The development of trade relations with the USSR would be an important and logical step in the progression that started with cultural and scientific exchange programs and has been expanded through agreements for cooperation in specific technical projects, the growth of tourism, and the Test Ban Agreement. It is in our long term interest to utilize all possible avenues of entry into the closed Soviet society and to enlarge the kind of relations that could prove useful when tensions mount. Trade could be a highly effective device to such ends.

Thomas C. Mann
  1. Source: Johnson Library, National Security File, NSAM File, NSAM 333, Box 7–8. Confidential. Copies were sent to the Secretary of Commerce and the Deputy Secretary of Defense.

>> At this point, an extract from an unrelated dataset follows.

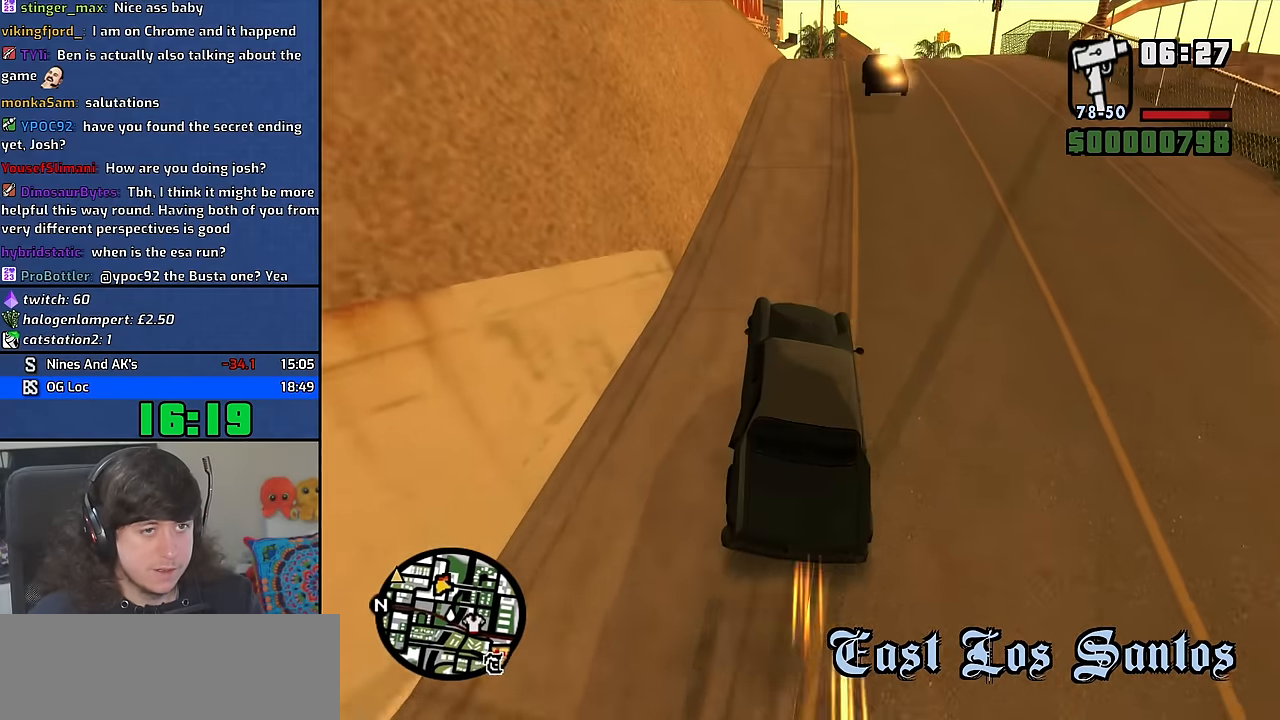
{"keys": ["w"], "mouse": [], "events": [[16, "a", "up"], [66, "d", "down"], [216, "d", "up"]]}
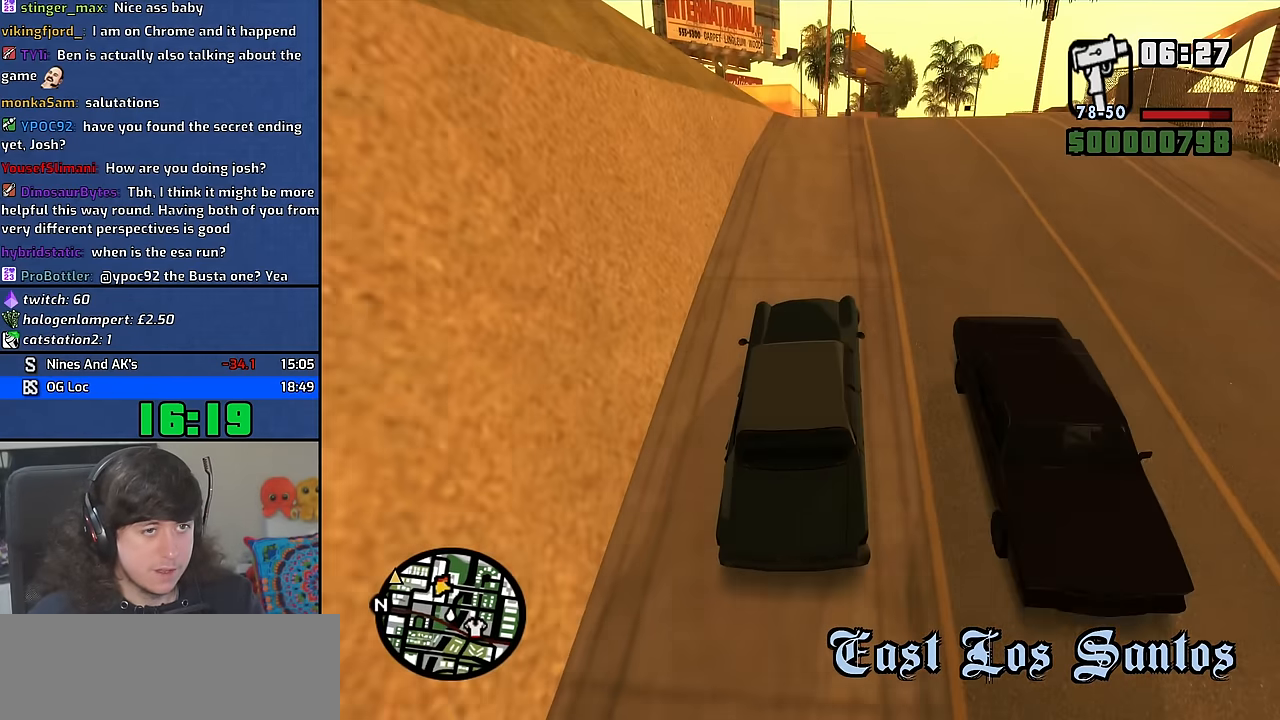
{"keys": ["a", "space"], "mouse": [], "events": [[216, "w", "up"], [416, "a", "down"], [483, "space", "down"]]}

  2. NSAM No. 333, May 13, directed the Secretaries of State, Commerce, and Defense to appoint senior representatives to a committee that would recommend to the President “what actions the government should take in our trade relations with the USSR and Eastern Europe in the light of the recommendations of the Miller Report.” (Department of State, S/S–NSC Files: Lot 72 D 316)
  3. The quotation is from President Johnson’s remarks broadcast on the 20th anniversary of V–E Day; text in Public Papers of the Presidents of the United States: Lyndon B. Johnson, 1965, Book I, pp. 506–509.
  4. Not attached, but a copy, dated June 4, is in the Johnson Library, Papers of Anthony M. Soloman, East-West Trade Legislation #2, Box 4.
  5. Reference is to Secretary Connor’s testimony on May 13 before the Committee’s Subcommittee on International Trade.